RE: [PATCH] tcp: check socket state before calling WARN_ON

From: Dujeong.lee
Date: Thu Dec 05 2024 - 07:31:25 EST


On Wed, Dec 4, 2024 at 11:22 PM Neal Cardwell <ncardwell@xxxxxxxxxx> wrote:
> On Wed, Dec 4, 2024 at 2:48 AM Dujeong.lee <dujeong.lee@xxxxxxxxxxx> wrote:
> > On Wed, Dec 4, 2024 at 4:14 PM Eric Dumazet wrote:
> > > To: Youngmin Nam <youngmin.nam@xxxxxxxxxxx>
> > > Cc: Jakub Kicinski <kuba@xxxxxxxxxx>; Neal Cardwell
> > > <ncardwell@xxxxxxxxxx>; davem@xxxxxxxxxxxxx; dsahern@xxxxxxxxxx;
> > > pabeni@xxxxxxxxxx; horms@xxxxxxxxxx; dujeong.lee@xxxxxxxxxxx;
> > > guo88.liu@xxxxxxxxxxx; yiwang.cai@xxxxxxxxxxx;
> > > netdev@xxxxxxxxxxxxxxx; linux- kernel@xxxxxxxxxxxxxxx;
> > > joonki.min@xxxxxxxxxxx; hajun.sung@xxxxxxxxxxx;
> > > d7271.choe@xxxxxxxxxxx; sw.ju@xxxxxxxxxxx
> > > Subject: Re: [PATCH] tcp: check socket state before calling WARN_ON
> > >
> > > On Wed, Dec 4, 2024 at 4:35 AM Youngmin Nam
> > > <youngmin.nam@xxxxxxxxxxx>
> > > wrote:
> > > >
> > > > On Tue, Dec 03, 2024 at 06:18:39PM -0800, Jakub Kicinski wrote:
> > > > > On Tue, 3 Dec 2024 10:34:46 -0500 Neal Cardwell wrote:
> > > > > > > I have not seen these warnings firing.
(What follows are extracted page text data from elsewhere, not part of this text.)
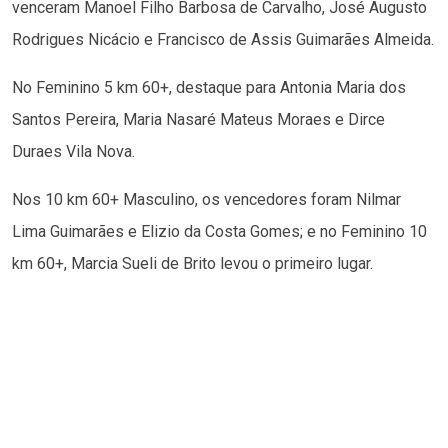
venceram Manoel Filho Barbosa de Carvalho, José Augusto
Rodrigues Nicácio e Francisco de Assis Guimarães Almeida.
No Feminino 5 km 60+, destaque para Antonia Maria dos
Santos Pereira, Maria Nasaré Mateus Moraes e Dirce
Duraes Vila Nova.
Nos 10 km 60+ Masculino, os vencedores foram Nilmar
Lima Guimarães e Elizio da Costa Gomes; e no Feminino 10
km 60+, Marcia Sueli de Brito levou o primeiro lugar.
Neal, have you seen
> > > > > > > this in
> > > the past ?
> > > > > >
> > > > > > I can't recall seeing these warnings over the past 5 years or
> > > > > > so, and (from checking our monitoring) they don't seem to be
> > > > > > firing in our fleet recently.
> > > > >
> > > > > FWIW I see this at Meta on 5.12 kernels, but nothing since.
> > > > > Could be that one of our workloads is pinned to 5.12.
> > > > > Youngmin, what's the newest kernel you can repro this on?
> > > > >
> > > > Hi Jakub.
> > > > Thank you for taking an interest in this issue.
> > > >
> > > > We've seen this issue since 5.15 kernel.
> > > > Now, we can see this on 6.6 kernel which is the newest kernel we
> > > > are
> > > running.
> > >
> > > The fact that we are processing ACK packets after the write queue
> > > has been purged would be a serious bug.
> > >
> > > Thus the WARN() makes sense to us.
> > >
> > > It would be easy to build a packetdrill test. Please do so, then we
> > > can fix the root cause.
> > >
> > > Thank you !
> >
> >
> > Please let me share some more details and clarifications on the issue
> from ramdump snapshot locally secured.
> >
> > 1) This issue has been reported from Android-T linux kernel when we
> enabled panic_on_warn for the first time.
> > Reproduction rate is not high and can be seen in any test cases with
> public internet connection.
> >
> > 2) Analysis from ramdump (which is not available at the moment).
> > 2-A) From ramdump, I was able to find below values.
> > tp->packets_out = 0
> > tp->retrans_out = 1
> > tp->max_packets_out = 1
> > tp->max_packets_Seq = 1575830358
> > tp->snd_ssthresh = 5
> > tp->snd_cwnd = 1
> > tp->prior_cwnd = 10
> > tp->wite_seq = 1575830359
> > tp->pushed_seq = 1575830358
> > tp->lost_out = 1
> > tp->sacked_out = 0
>
> Thanks for all the details! If the ramdump becomes available again at some
> point, would it be possible to pull out the following values as
> well:
>
> tp->mss_cache
> inet_csk(sk)->icsk_pmtu_cookie
> inet_csk(sk)->icsk_ca_state
>
> Thanks,
> neal

Okay I will check the below values once ramdump is secured.
- tp->mss_cache
- inet_csk(sk)->icsk_pmtu_cookie
- inet_csk(sk)->icsk_ca_state

Now we are running test with the latest kernel.

Thanks
Dujeong.